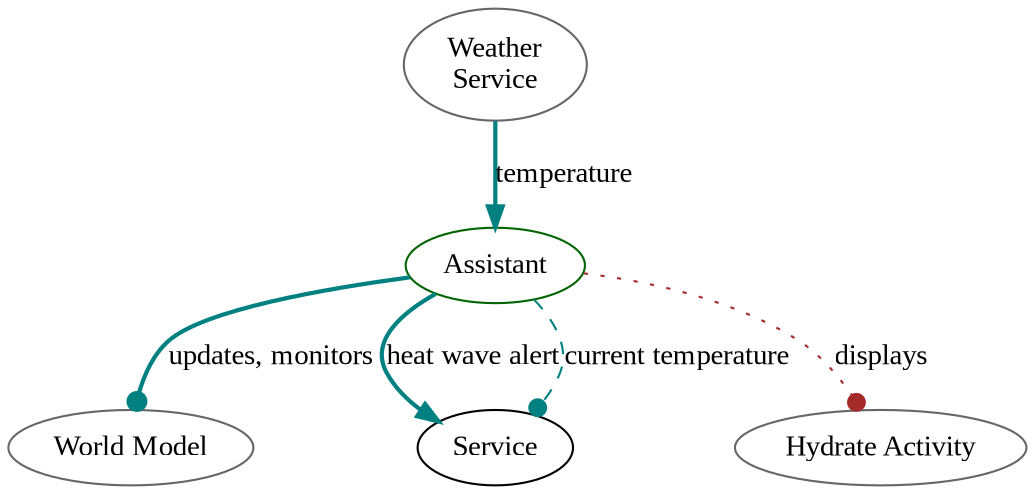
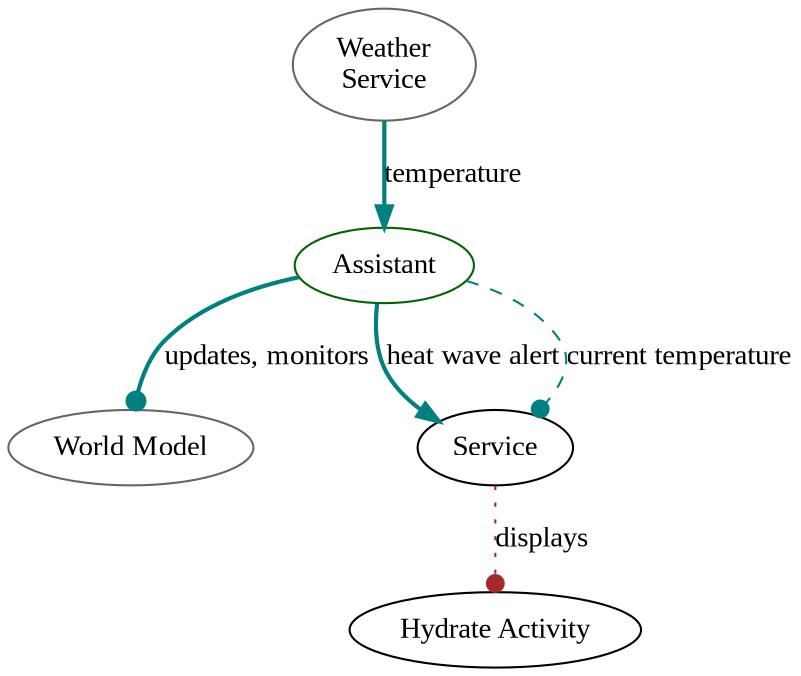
  digraph {
    fontname="Liberation Serif"
    node [color=gray40 fontname="Liberation Serif"]
    edge [arrowhead=dot color=teal fontname="Liberation Serif" style=bold]
    Assistant [color=darkgreen]
    "World Model"
    n3 [color=black label=Service]
-   "Hydrate Activity"
+   "Hydrate Activity" [color=black]
    "Weather\nService"
    Assistant -> "World Model" [label="updates, monitors"]
    Assistant -> n3 [arrowhead=normal label="heat wave alert"]
    Assistant -> n3 [label="current temperature" style=dashed]
-   Assistant -> "Hydrate Activity" [color=brown label=displays style=dotted]
+   n3 -> "Hydrate Activity" [color=brown label=displays style=dotted]
    "Weather\nService" -> Assistant [arrowhead=normal label=temperature]
  }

▸ Request
Could you copy out all of the material above word for word, without the pictures?

▸ Answer to this exercise
  digraph {
    fontname="Liberation Serif"
    node [color=gray40 fontname="Liberation Serif"]
    edge [arrowhead=dot color=teal fontname="Liberation Serif" style=bold]
    Assistant [color=darkgreen]
    "World Model"
    n3 [color=black label=Service]
-   "Hydrate Activity"
+   "Hydrate Activity" [color=black]
    "Weather\nService"
    Assistant -> "World Model" [label="updates, monitors"]
    Assistant -> n3 [arrowhead=normal label="heat wave alert"]
    Assistant -> n3 [label="current temperature" style=dashed]
-   Assistant -> "Hydrate Activity" [color=brown label=displays style=dotted]
+   n3 -> "Hydrate Activity" [color=brown label=displays style=dotted]
    "Weather\nService" -> Assistant [arrowhead=normal label=temperature]
  }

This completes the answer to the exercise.